Met de Bank is het hof van oordeel dat deze zaak in de kern genomen niet vergelijkbaar is met de bekende effectenlease-zaken waarin de Hoge Raad een vergaande mededelings-, en waarschuwingsplicht voor restschuldproducten heeft aangenomen. Anders dan in de effectenlease-zaken, gaat het hier niet om een financieel complex en risicovol product. Weliswaar is, in aanvulling op het door [appellant] zelf ingelegde kapitaal, aan [appellant] een krediet verstrekt op zijn aandelen teneinde met meer kapitaal te kunnen beleggen en brengt dat gegeven een eigen dimensie mee voor wat betreft de op de Bank rustende zorgplicht, maar niet valt in te zien dat de Bank ten aanzien van haar zorgplicht is tekortgeschoten, nu het krediet met de verkoop van de aandelen is ingelost en [appellant] niet met een restschuld is blijven zitten.

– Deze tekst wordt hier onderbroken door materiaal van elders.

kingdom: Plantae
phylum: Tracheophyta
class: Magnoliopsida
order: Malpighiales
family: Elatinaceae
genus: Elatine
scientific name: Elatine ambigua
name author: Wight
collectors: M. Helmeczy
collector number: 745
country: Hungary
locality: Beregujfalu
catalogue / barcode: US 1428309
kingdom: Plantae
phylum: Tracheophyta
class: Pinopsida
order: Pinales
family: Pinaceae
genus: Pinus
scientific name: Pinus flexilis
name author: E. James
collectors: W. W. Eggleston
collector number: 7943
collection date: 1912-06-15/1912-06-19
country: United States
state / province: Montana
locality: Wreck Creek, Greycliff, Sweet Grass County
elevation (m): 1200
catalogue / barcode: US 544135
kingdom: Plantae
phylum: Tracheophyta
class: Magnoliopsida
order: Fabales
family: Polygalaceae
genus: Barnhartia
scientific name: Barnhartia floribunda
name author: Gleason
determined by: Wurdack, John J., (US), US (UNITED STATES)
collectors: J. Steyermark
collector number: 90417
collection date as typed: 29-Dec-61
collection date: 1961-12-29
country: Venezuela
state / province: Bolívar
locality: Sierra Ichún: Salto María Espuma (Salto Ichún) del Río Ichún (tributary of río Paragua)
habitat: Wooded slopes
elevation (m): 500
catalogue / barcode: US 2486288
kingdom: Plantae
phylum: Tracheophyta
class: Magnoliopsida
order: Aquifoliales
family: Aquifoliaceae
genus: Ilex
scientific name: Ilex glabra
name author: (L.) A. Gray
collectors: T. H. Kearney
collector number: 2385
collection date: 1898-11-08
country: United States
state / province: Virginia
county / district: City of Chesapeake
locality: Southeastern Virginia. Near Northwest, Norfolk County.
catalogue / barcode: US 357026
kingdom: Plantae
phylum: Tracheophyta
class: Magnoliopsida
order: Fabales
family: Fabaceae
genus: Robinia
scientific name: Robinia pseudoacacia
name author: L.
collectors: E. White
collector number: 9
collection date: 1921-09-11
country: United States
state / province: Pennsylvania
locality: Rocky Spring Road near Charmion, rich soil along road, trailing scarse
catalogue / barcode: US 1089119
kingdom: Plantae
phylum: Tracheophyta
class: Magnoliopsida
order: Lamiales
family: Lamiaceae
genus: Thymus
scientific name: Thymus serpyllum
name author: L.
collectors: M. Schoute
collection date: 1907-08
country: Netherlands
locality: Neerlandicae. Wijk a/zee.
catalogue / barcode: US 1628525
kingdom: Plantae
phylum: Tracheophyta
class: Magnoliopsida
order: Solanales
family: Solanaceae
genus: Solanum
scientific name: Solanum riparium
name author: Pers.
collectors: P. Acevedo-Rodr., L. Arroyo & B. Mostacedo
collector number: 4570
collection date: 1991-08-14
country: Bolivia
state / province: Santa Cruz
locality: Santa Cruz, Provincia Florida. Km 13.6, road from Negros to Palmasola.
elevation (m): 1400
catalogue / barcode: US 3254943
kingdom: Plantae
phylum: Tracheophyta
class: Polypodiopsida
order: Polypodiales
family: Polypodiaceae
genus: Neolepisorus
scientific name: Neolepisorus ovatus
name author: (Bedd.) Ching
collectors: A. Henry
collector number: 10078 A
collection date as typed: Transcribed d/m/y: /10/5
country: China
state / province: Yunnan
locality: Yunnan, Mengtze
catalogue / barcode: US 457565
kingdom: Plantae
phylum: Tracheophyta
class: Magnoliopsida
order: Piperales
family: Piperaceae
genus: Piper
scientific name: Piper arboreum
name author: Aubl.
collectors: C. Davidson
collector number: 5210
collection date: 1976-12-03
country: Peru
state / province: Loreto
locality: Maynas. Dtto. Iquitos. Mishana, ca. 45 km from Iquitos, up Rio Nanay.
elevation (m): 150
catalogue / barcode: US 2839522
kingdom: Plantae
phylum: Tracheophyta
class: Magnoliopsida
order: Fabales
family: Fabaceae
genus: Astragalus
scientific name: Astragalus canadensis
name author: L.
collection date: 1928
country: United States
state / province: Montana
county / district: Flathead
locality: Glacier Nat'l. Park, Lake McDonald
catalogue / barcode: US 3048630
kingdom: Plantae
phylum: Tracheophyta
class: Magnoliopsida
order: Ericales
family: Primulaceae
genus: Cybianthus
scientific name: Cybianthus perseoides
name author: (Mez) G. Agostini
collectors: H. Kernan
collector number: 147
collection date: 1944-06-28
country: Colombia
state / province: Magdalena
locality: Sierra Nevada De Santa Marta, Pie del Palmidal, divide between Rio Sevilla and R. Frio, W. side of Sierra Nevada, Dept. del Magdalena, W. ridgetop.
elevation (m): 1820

Ook los van dit aspect ziet het hof niet in in welk opzicht de Bank in haar zorgplicht is tekortgeschoten. De verwijten die [appellant] hier aan de Bank maakt (de aandelen KPNQWest en Getronics hadden niet gekocht mogen worden, respectievelijk hadden eerder verkocht moeten worden) zijn in wezen dezelfde tekortkomingen die hij de Bank tegenwerpt in het kader van de foutieve advisering. Die tekortkomingen heeft het hof hiervoor reeds ongegrond bevonden.
27.
Het hof is van oordeel dat in de gegeven omstandigheden [appellant] zelf verantwoordelijk is voor de gevolgen van zijn beslissing om in aandelen KPNQWest en Getronics te beleggen. Het enkele feit dat de beleggingtransacties, ook indien deze door de Bank zijn aangeraden, niet profijtelijk zijn gebleken of niet het door [appellant] verlangde of beoogde resultaat hebben gehad, rechtvaardigt nog niet de conclusie dat de Bank in haar zorgplicht is tekortgeschoten.
28.
Het voorgaande betekent dat grief V faalt.
29.
Grieven VI en VII hebben geen zelfstandige inhoud en delen mitsdien het lot van de overige grieven.
31.
Grief VIII houdt in dat de rechtbank [appellant] ten onrechte niet heeft toegelaten tot het leveren van bewijs. In de toelichting op de grief herhaalt [appellant] haar bewijsaanbod.
32.
Het hof stelt voorop dat [appellant] in hoger beroep tot bewijslevering is toegelaten voor zover het de gestelde verkoopafspraak betreft. Voorts heeft het hof [appellant] gevolgd in zijn stelling dat sprake was van een adviesrelatie. Nu blijkens het voorafgaande voor het overige door [appellant] geen feiten en omstandigheden zijn gesteld, die indien bewezen tot een ander oordeel leiden, zal het hof aan de bewijsaanbiedingen van [appellant] voorbijgaan.
33.
Grief VIII treft geen doel.
Slotsom
34.
Uit het voorgaande volgt dat de grieven niet tot vernietiging van het beroepen vonnis leiden. Het beroepen vonnis dient te worden bekrachtigd. [appellant] zal als de in het ongelijk gestelde partij worden veroordeeld in de proceskosten (5,5 punt in tarief VI). De medegevorderde wettelijke rente is als niet bestreden toewijsbaar als na te melden.
De beslissing
Het gerechtshof:
- —
bekrachtigt het vonnis van 31 oktober 2007;
- —
veroordeelt [appellant] in de kosten van het geding in hoger beroep en begroot die aan de zijde van de ABN AMRO tot aan deze uitspraak op € 5.955,-- aan verschotten en € 17.946,50 aan geliquideerd salaris voor de advocaat, vermeerderd met wettelijke rente over deze bedragen vanaf veertien dagen na betekening van dit arrest, tot aan de voldoening;
- —
verklaart dit arrest wat betreft de proceskostenveroordeling uitvoerbaar bij voorraad.
Aldus gewezen door mrs. L. Janse, voorzitter, R.E. Weening en P. Roorda, uitgesproken door de rolraadsheer ter openbare terechtzitting van dit hof op dinsdag 7 juni 2011 in bijzijn van griffier.